Please help

Dear all. Several people responded. Thank you for your responses. Based on the inputs I thought it was probably "tug lesion" See below, Hilary’s response. Since the other findings were missing, pulley lesions was not my first choice. Would be unusual for a stress fracture.

Some interesting suggestions as follows, unedited.

Conclusion on cuboid pulley lesions: MRI of the ankle rarely but clearly shows cuboid pulley lesions, which themselves are not likely to cause localized pain, and cuboid pulley lesions show significant associations with peroneal tenosynovitis, Achilles enthesitis, and clinically diagnosed inflammatory arthritis.

Subentheseal bone marrow oedema secondary to P Longus tendinosis. there is a small cartilaginous enthesis on the cuboid side as the PL tendon courses underneath it

I think it can be a tug lesion at the insertion of the short plantar ligament. Nothing to do with the P Longus without tenosynovitis. Nothing to do with the FHB.

Landmark coordinate records:
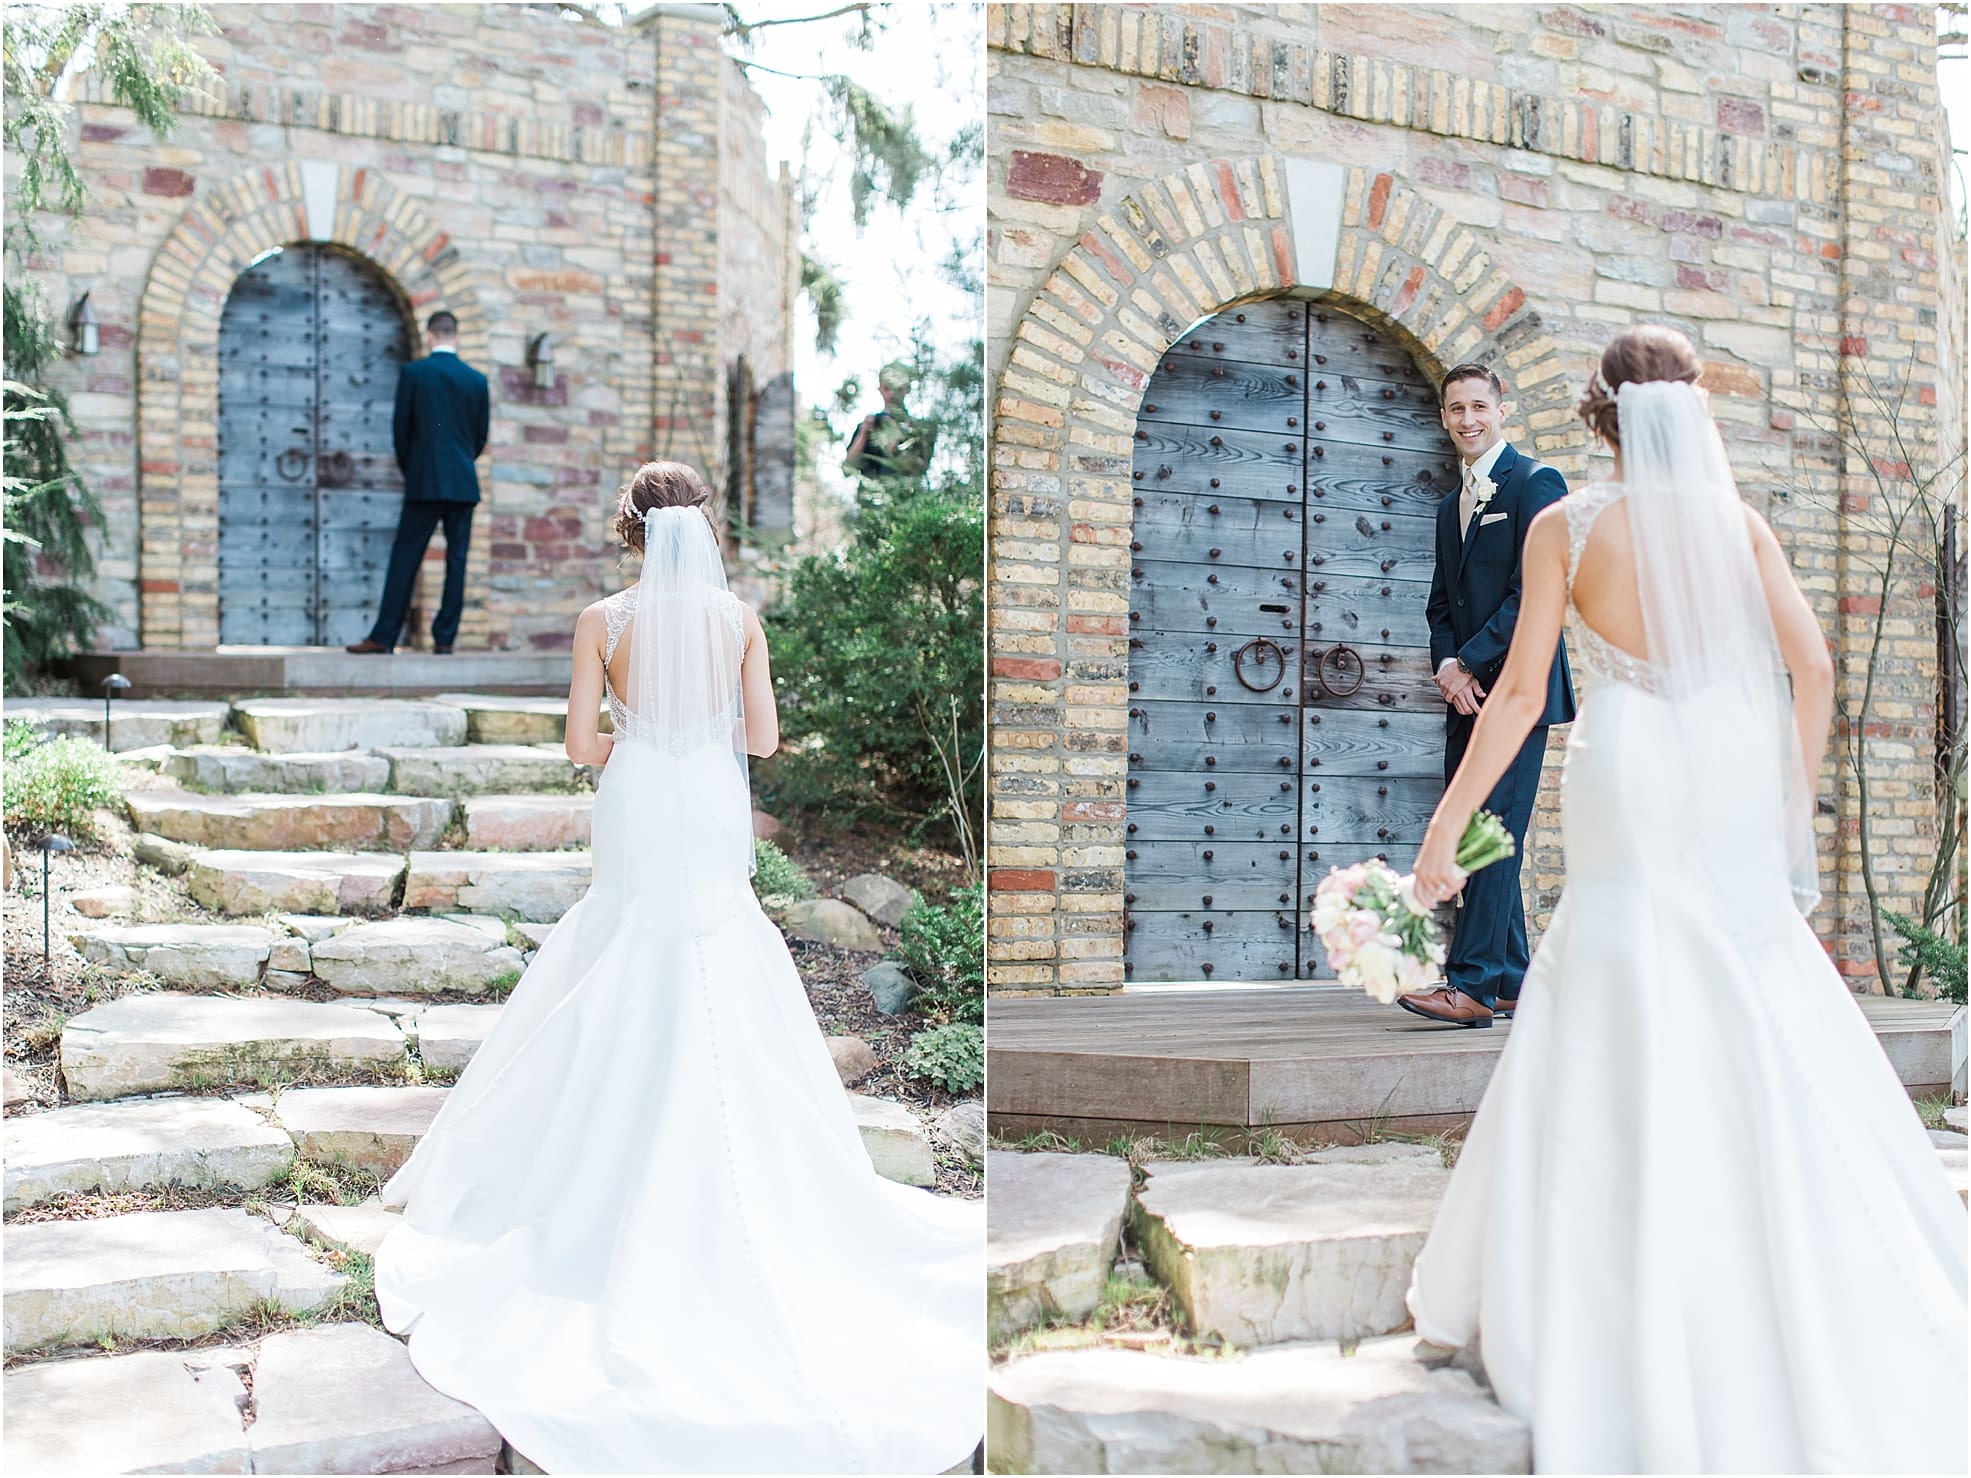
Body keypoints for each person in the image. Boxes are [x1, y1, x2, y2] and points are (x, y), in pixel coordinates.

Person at [1403, 326, 1967, 1473]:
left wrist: (1442, 834)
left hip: (1624, 763)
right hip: (1716, 770)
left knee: (1612, 952)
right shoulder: (1736, 523)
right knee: (1739, 964)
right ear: (1690, 412)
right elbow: (1809, 666)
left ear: (1599, 419)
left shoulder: (1569, 525)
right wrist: (1789, 798)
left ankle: (1605, 1268)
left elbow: (1516, 697)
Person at [371, 462, 983, 1474]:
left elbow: (580, 744)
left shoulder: (600, 619)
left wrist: (639, 737)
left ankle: (594, 1153)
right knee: (719, 950)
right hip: (708, 796)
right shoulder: (739, 615)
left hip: (643, 795)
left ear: (631, 528)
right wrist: (697, 736)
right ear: (702, 525)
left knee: (625, 946)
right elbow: (769, 737)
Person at [1402, 365, 1575, 1027]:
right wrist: (1448, 665)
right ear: (1444, 417)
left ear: (1501, 410)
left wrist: (1473, 662)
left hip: (1518, 692)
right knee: (1482, 830)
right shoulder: (1452, 505)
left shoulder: (1535, 484)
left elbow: (1536, 592)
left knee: (1486, 834)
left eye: (1478, 406)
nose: (1466, 419)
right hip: (1465, 698)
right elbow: (1441, 602)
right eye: (1455, 409)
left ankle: (1469, 986)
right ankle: (1509, 980)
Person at [346, 310, 489, 654]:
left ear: (429, 335)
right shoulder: (476, 380)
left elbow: (401, 432)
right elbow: (480, 437)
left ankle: (384, 636)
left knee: (406, 558)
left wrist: (415, 470)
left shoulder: (414, 373)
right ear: (456, 336)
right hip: (463, 483)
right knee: (457, 561)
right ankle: (444, 640)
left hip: (424, 480)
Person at [841, 360, 934, 480]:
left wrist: (898, 449)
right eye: (886, 388)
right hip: (873, 495)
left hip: (906, 495)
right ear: (880, 389)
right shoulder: (870, 426)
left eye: (897, 388)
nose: (891, 394)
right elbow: (848, 468)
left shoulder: (919, 429)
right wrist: (863, 434)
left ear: (907, 389)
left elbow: (921, 469)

TASKS TO PERFORM —
1: Transcribe the part of the cuboid lesion message that opens with the words containing "Dear all. Several" and closes with "as follows, unedited.".
2: Render this sentence from the cuboid lesion message in Spanish: "I think it can be a tug lesion at the insertion of the short plantar ligament."

PER-TASK ANSWERS —
1:
Dear all. Several people responded. Thank you for your responses. Based on the inputs I thought it was probably "tug lesion" See below, Hilary’s response. Since the other findings were missing, pulley lesions was not my first choice. Would be unusual for a stress fracture.

Some interesting suggestions as follows, unedited.

2: Creo que puede ser una lesión por tracción en la inserción del ligamento plantar corto.